Pruning in Preparation for the Harvest
#TransparentMoment: I’m a hoarder.
Not of “stuff”—like the buttons from the costume from my starring role in the 5th grade play; or every-single-one of my report cards from 1st grade (which my mom still has, by the way)—but of people.
I have a hard time letting go of the people in my life—even if it’s quite obvious that the season for our connection has passed and I’m no longer receiving anything positive out of the relationship. Because I value every person that I’m connected to in a deep way—be it friendships, romantic relationships or family—when the time for the relationship to come to an end arrives, I find myself holding on and sticking around. I hoard.
After all, how in the world could this person NOT be a part of my life anymore? We shared great laughs, cried together, prayed together and spent quality, memorable times together. They helped me through crises and I picked them up when they had fallen—hard. We used to talk all the time and every time we got together it was as if there had never been any gap in time and we picked right up where we left off.
How in the world do you let go of someone who was such a large part of your world?
Then while taking care of my house plants, it hit me. I was trimming some of the low-hanging, older leaves in order to allow room for the new sprouts that needed room and light to grow. At that moment I saw it.
In order for us to grow, there has to be a time of pruning. There’s not enough room for the all the people who have been close to us to come along in the next phase of our journey. If we never purge or prune what we carry, then there will never be room for anything—or anyone—new.
People always talk about sowing into good ground so that you can reap abundantly during the time of harvest. That’s true. But what they seldom mention is the pruning and shedding that’s required in order to make room for what’s to come.
As much as we’d love to, we can’t take everyone with us on every new level of our journey and not everyone is going to fit into the new way of “being” that you will grow into during your time of harvest.
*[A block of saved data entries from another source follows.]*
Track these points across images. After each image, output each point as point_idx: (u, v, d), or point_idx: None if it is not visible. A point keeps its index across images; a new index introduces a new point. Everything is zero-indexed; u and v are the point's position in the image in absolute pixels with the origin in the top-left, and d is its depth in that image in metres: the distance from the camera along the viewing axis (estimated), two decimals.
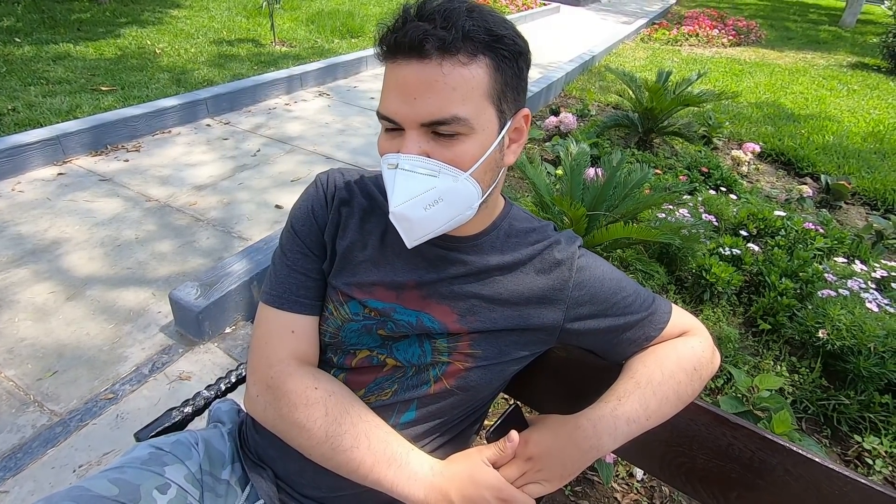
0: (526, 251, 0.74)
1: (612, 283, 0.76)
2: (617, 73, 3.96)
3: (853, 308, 1.90)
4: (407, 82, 0.59)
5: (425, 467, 0.67)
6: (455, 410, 0.76)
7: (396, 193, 0.62)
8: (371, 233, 0.75)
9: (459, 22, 0.58)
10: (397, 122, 0.62)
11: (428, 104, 0.59)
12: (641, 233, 1.94)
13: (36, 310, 1.93)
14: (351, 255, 0.75)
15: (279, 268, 0.76)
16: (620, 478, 1.51)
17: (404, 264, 0.73)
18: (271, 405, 0.71)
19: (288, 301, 0.74)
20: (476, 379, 0.73)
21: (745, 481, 0.74)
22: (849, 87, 6.20)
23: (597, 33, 8.20)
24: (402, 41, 0.58)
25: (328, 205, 0.76)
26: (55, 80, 3.88)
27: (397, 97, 0.61)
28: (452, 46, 0.58)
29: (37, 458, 1.43)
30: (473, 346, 0.72)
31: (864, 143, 4.32)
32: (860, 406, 1.70)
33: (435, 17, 0.58)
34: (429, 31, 0.58)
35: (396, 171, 0.62)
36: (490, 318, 0.72)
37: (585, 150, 2.61)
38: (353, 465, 0.66)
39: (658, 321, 0.77)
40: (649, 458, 0.85)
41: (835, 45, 9.11)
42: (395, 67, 0.61)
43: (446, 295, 0.72)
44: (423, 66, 0.59)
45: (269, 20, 5.41)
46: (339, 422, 0.67)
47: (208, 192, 2.81)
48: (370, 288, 0.73)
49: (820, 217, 2.90)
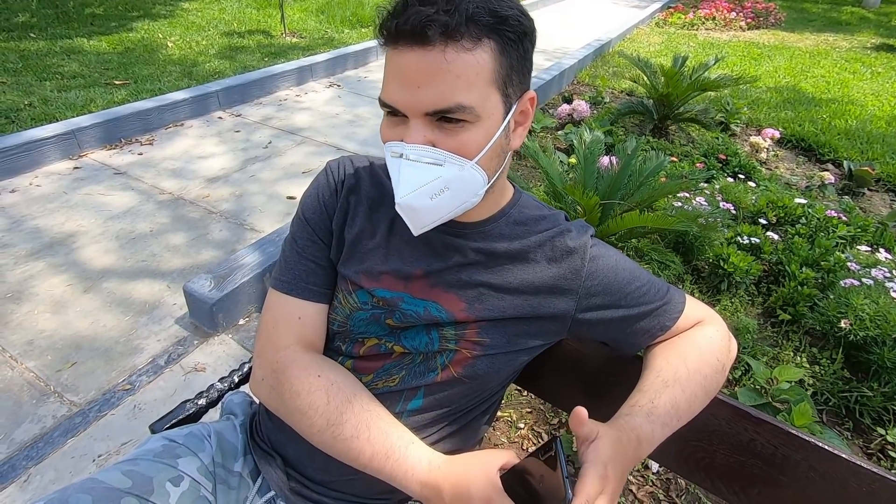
0: (535, 238, 0.72)
1: (626, 273, 0.74)
2: (631, 59, 3.87)
3: (877, 298, 1.85)
4: (409, 70, 0.58)
5: (423, 462, 0.65)
6: (463, 399, 0.75)
7: (402, 184, 0.61)
8: (380, 222, 0.74)
9: (462, 4, 0.56)
10: (400, 111, 0.60)
11: (431, 93, 0.58)
12: (657, 221, 1.90)
13: (54, 302, 1.96)
14: (359, 243, 0.74)
15: (289, 254, 0.76)
16: (636, 470, 1.49)
17: (412, 253, 0.73)
18: (275, 390, 0.72)
19: (297, 287, 0.74)
20: (484, 367, 0.72)
21: (768, 477, 0.72)
22: (873, 70, 6.00)
23: (611, 19, 8.04)
24: (404, 27, 0.56)
25: (337, 192, 0.76)
26: (69, 74, 3.91)
27: (399, 85, 0.59)
28: (456, 31, 0.56)
29: (58, 447, 1.45)
30: (481, 335, 0.71)
31: (889, 127, 4.19)
32: (884, 398, 1.66)
33: (437, 0, 0.56)
34: (431, 16, 0.55)
35: (401, 161, 0.61)
36: (498, 307, 0.71)
37: (599, 138, 2.57)
38: (352, 455, 0.66)
39: (673, 311, 0.75)
40: (667, 453, 0.83)
41: (858, 27, 8.82)
42: (397, 54, 0.58)
43: (454, 283, 0.71)
44: (426, 52, 0.56)
45: (280, 11, 5.39)
46: (341, 411, 0.67)
47: (220, 185, 2.82)
48: (378, 277, 0.73)
49: (842, 204, 2.82)
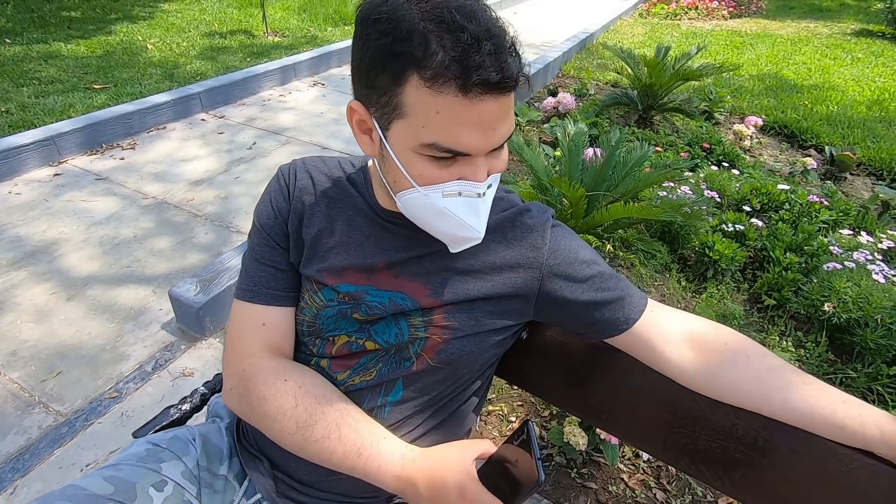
0: (494, 218, 0.72)
1: (587, 256, 0.74)
2: (614, 50, 3.89)
3: (859, 280, 1.88)
4: (490, 117, 0.57)
5: (396, 455, 0.65)
6: (443, 385, 0.75)
7: (481, 219, 0.64)
8: (337, 219, 0.75)
9: (504, 41, 0.55)
10: (469, 153, 0.59)
11: (503, 131, 0.60)
12: (642, 211, 1.92)
13: (37, 311, 1.93)
14: (319, 242, 0.74)
15: (248, 263, 0.77)
16: (627, 458, 1.51)
17: (373, 246, 0.73)
18: (244, 398, 0.72)
19: (258, 294, 0.75)
20: (456, 351, 0.72)
21: (750, 461, 0.73)
22: (853, 56, 6.07)
23: (596, 10, 8.05)
24: (490, 80, 0.53)
25: (290, 196, 0.76)
26: (47, 79, 3.85)
27: (478, 133, 0.57)
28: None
29: (44, 458, 1.44)
30: (448, 318, 0.71)
31: (869, 111, 4.24)
32: (868, 378, 1.69)
33: (501, 44, 0.55)
34: (512, 65, 0.55)
35: (479, 200, 0.62)
36: (462, 289, 0.71)
37: (583, 130, 2.58)
38: (325, 455, 0.66)
39: (636, 305, 0.74)
40: (652, 441, 0.84)
41: (839, 13, 8.90)
42: (471, 102, 0.55)
43: (418, 272, 0.72)
44: (506, 98, 0.57)
45: (261, 10, 5.33)
46: (310, 412, 0.67)
47: (205, 187, 2.79)
48: (341, 272, 0.73)
49: (825, 189, 2.86)
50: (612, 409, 0.86)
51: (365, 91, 0.61)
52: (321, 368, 0.75)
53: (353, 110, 0.64)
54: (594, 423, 1.29)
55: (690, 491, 1.43)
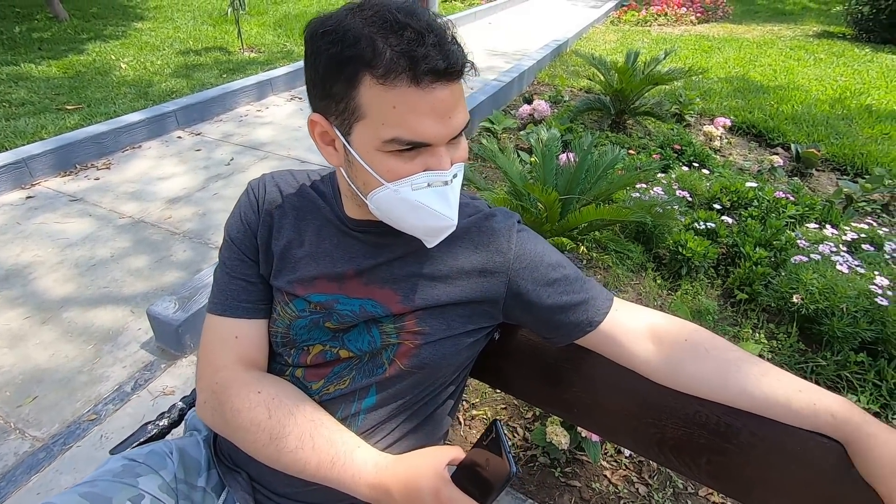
0: (460, 224, 0.73)
1: (552, 259, 0.76)
2: (585, 57, 3.98)
3: (825, 271, 1.95)
4: (444, 105, 0.59)
5: (369, 464, 0.66)
6: (416, 390, 0.76)
7: (453, 207, 0.66)
8: (306, 229, 0.76)
9: (446, 32, 0.60)
10: (429, 143, 0.61)
11: (459, 119, 0.62)
12: (613, 213, 1.96)
13: (11, 336, 1.90)
14: (289, 253, 0.75)
15: (219, 277, 0.78)
16: (609, 455, 1.53)
17: (342, 254, 0.74)
18: (217, 411, 0.72)
19: (230, 307, 0.75)
20: (428, 356, 0.73)
21: (714, 446, 0.76)
22: (815, 57, 6.29)
23: (569, 18, 8.22)
24: (438, 68, 0.57)
25: (259, 209, 0.77)
26: (17, 101, 3.79)
27: (434, 120, 0.59)
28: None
29: (21, 485, 1.41)
30: (420, 324, 0.72)
31: (832, 110, 4.40)
32: (837, 366, 1.74)
33: (443, 35, 0.59)
34: (455, 52, 0.59)
35: (447, 188, 0.64)
36: (432, 295, 0.73)
37: (556, 136, 2.63)
38: (299, 466, 0.67)
39: (602, 306, 0.75)
40: (623, 433, 0.86)
41: (801, 16, 9.23)
42: (423, 92, 0.58)
43: (387, 279, 0.73)
44: (456, 85, 0.60)
45: (236, 27, 5.34)
46: (283, 423, 0.68)
47: (182, 205, 2.78)
48: (312, 282, 0.74)
49: (791, 185, 2.95)
50: (584, 404, 0.88)
51: (322, 102, 0.63)
52: (296, 378, 0.76)
53: (315, 122, 0.66)
54: (569, 419, 1.32)
55: (671, 484, 1.45)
Does that mean that all of these relationships will end badly? Absolutely not. Some of them will just fade away. Calls will become less frequent; the time between texts lengthens and they don’t show up in your social media feed as much. But instead of looking at this falling away as a time of sadness; see it for what it is—a natural pruning that presents an opportunity for you to welcome the harvest of abundance that is coming your way.